Un océan est souvent défini, en géographie, comme une vaste étendue d'eau salée comprise entre deux continents. C’est en réalité une portion de l’océan mondial qui ne fait que de se déplacer au gré des changements de position des continents et des orogenèses.
Si une orogenèse se termine par la collision continentale, elle débute par une océanisation. En effet le mouvement de divergence à l’origine de la fracturation continentale provoque le déplacement de deux nouvelles masses continentales amenées tôt ou tard à entrer en collision avec d’autres masses continentales. Les continents portent donc des traces de l’océanisation qu’elle soit actuelle ou passée.
Pour qu’un océan se mette en place, deux étapes sont nécessaires :
La fragmentation du continent ou rifting
La formation de lithosphère océanique ou océanisation
La tectonique globale de la Terre engendre des mouvements de divergence et de convergence. Parfois, la lithosphère continentale se retrouve étirée selon une même direction mais dans des sens opposés. Elle s’amincit et des failles normales apparaissent de part et d’autre de la ligne de fragmentation. Un fossé d’effondrement plus ou moins large se forme. Cette dépression s’appelle un rift.
On appelle rifting la phase de fragmentation d’un continent.
Carte du rift volcanique africain et image satellite montrant le relief EAfrica.png par USGS via Wikimedia commons, domaine publique, https://commons.wikimedia.org/wiki/File:EAfrica.png Ethiopie surface.jpg, par NASA via Wikimedia commons, domaine publique, https://commons.wikimedia.org/wiki/File:Ethiopia_surface.jpg
Sous l’effet des forces de distension permanentes, les failles normales s’incurvent donnant naissance à des failles dites listriques qui sont des failles de grande extension et concaves en profondeur. Les bordures du rift sont donc structurées en blocs basculés par le jeu des failles.
La lithosphère soumise aux forces d’étirement, finit par voir son niveau terrestre devenir plus bas que le niveau de la mer. Les eaux s’engouffrent alors dans cette dépression et une mer apparaît.
Les bordures des continents appelées aussi marges, peuvent être dites soit actives si elles sont le lieu d’une subduction, soit passives si aucun phénomène tectonique ne s’y déroule. Ainsi les marges continentales issues du rifting n’étant pas actives tectoniquement, ce sont des marges passives.
Section transversale de la marge passive d’un continent :
croûte continentale,
croûte océanique,
sédiments,
manteau,
océan,
faciès de réflecteur sismique plongeant sur le continent,
failles listriques.
Les marges passives sont donc de simples zones de transition entre la croûte océanique et la croûte continentale qui gardent les traces du mouvement de divergence et donc du rifting : failles normales, failles listriques et blocs basculés.

------------------------

- Exercices à traiter
- A) Traduisez en anglais cette phrase de l'extrait : « Les eaux s’engouffrent alors dans cette dépression et une mer apparaît. »
- B) Veuillez recopier à l'identique les lignes des entrées, en commençant par leur première ligne et en allant jusqu'à la ligne qui contient « Elizaveta-2 », celle-ci comprise.
L'extrait et les entrées sont sans rapport l'un avec l'autre.

------------------------

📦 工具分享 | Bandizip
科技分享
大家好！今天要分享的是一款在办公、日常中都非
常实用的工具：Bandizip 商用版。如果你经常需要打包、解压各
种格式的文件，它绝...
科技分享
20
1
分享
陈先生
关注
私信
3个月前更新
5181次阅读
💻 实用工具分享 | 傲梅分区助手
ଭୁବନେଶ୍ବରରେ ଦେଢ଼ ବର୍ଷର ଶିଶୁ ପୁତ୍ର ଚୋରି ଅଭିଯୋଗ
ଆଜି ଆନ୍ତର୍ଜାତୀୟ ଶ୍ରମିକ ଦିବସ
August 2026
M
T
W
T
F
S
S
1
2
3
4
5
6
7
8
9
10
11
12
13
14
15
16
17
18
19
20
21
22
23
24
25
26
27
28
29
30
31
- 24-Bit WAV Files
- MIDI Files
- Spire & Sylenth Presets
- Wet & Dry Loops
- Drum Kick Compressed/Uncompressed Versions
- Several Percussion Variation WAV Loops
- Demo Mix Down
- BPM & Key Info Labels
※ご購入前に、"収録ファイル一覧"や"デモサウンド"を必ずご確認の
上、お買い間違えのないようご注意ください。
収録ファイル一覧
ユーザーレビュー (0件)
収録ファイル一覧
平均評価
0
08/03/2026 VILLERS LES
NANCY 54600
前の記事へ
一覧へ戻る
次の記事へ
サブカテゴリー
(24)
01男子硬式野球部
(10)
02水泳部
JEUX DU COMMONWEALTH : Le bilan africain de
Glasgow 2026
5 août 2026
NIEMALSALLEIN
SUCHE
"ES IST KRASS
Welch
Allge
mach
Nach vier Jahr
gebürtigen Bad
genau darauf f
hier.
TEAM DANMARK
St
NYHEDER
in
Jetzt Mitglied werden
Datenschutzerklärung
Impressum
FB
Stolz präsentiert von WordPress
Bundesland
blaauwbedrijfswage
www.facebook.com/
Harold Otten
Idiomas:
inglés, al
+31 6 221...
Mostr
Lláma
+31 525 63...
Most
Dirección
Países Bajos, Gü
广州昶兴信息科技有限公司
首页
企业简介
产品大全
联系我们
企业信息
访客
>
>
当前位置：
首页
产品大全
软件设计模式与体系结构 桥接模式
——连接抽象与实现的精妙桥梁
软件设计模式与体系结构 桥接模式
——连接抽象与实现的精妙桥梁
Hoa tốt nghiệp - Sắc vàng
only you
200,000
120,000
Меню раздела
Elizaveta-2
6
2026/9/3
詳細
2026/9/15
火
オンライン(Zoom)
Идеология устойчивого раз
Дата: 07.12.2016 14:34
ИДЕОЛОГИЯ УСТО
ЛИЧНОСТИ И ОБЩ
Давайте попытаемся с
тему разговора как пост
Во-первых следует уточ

------------------------

- Résultats obtenus
- A) The waters then rush into this depression and a sea appears.

- B)
📦 工具分享 | Bandizip
科技分享
大家好！今天要分享的是一款在办公、日常中都非
常实用的工具：Bandizip 商用版。如果你经常需要打包、解压各
种格式的文件，它绝...
科技分享
20
1
分享
陈先生
关注
私信
3个月前更新
5181次阅读
💻 实用工具分享 | 傲梅分区助手
ଭୁବନେଶ୍ବରରେ ଦେଢ଼ ବର୍ଷର ଶିଶୁ ପୁତ୍ର ଚୋରି ଅଭିଯୋଗ
ଆଜି ଆନ୍ତର୍ଜାତୀୟ ଶ୍ରମିକ ଦିବସ
August 2026
M
T
W
T
F
S
S
1
2
3
4
5
6
7
8
9
10
11
12
13
14
15
16
17
18
19
20
21
22
23
24
25
26
27
28
29
30
31
- 24-Bit WAV Files
- MIDI Files
- Spire & Sylenth Presets
- Wet & Dry Loops
- Drum Kick Compressed/Uncompressed Versions
- Several Percussion Variation WAV Loops
- Demo Mix Down
- BPM & Key Info Labels
※ご購入前に、"収録ファイル一覧"や"デモサウンド"を必ずご確認の
上、お買い間違えのないようご注意ください。
収録ファイル一覧
ユーザーレビュー (0件)
収録ファイル一覧
平均評価
0
08/03/2026 VILLERS LES
NANCY 54600
前の記事へ
一覧へ戻る
次の記事へ
サブカテゴリー
(24)
01男子硬式野球部
(10)
02水泳部
JEUX DU COMMONWEALTH : Le bilan africain de
Glasgow 2026
5 août 2026
NIEMALSALLEIN
SUCHE
"ES IST KRASS
Welch
Allge
mach
Nach vier Jahr
gebürtigen Bad
genau darauf f
hier.
TEAM DANMARK
St
NYHEDER
in
Jetzt Mitglied werden
Datenschutzerklärung
Impressum
FB
Stolz präsentiert von WordPress
Bundesland
blaauwbedrijfswage
www.facebook.com/
Harold Otten
Idiomas:
inglés, al
+31 6 221...
Mostr
Lláma
+31 525 63...
Most
Dirección
Países Bajos, Gü
广州昶兴信息科技有限公司
首页
企业简介
产品大全
联系我们
企业信息
访客
>
>
当前位置：
首页
产品大全
软件设计模式与体系结构 桥接模式
——连接抽象与实现的精妙桥梁
软件设计模式与体系结构 桥接模式
——连接抽象与实现的精妙桥梁
Hoa tốt nghiệp - Sắc vàng
only you
200,000
120,000
Меню раздела
Elizaveta-2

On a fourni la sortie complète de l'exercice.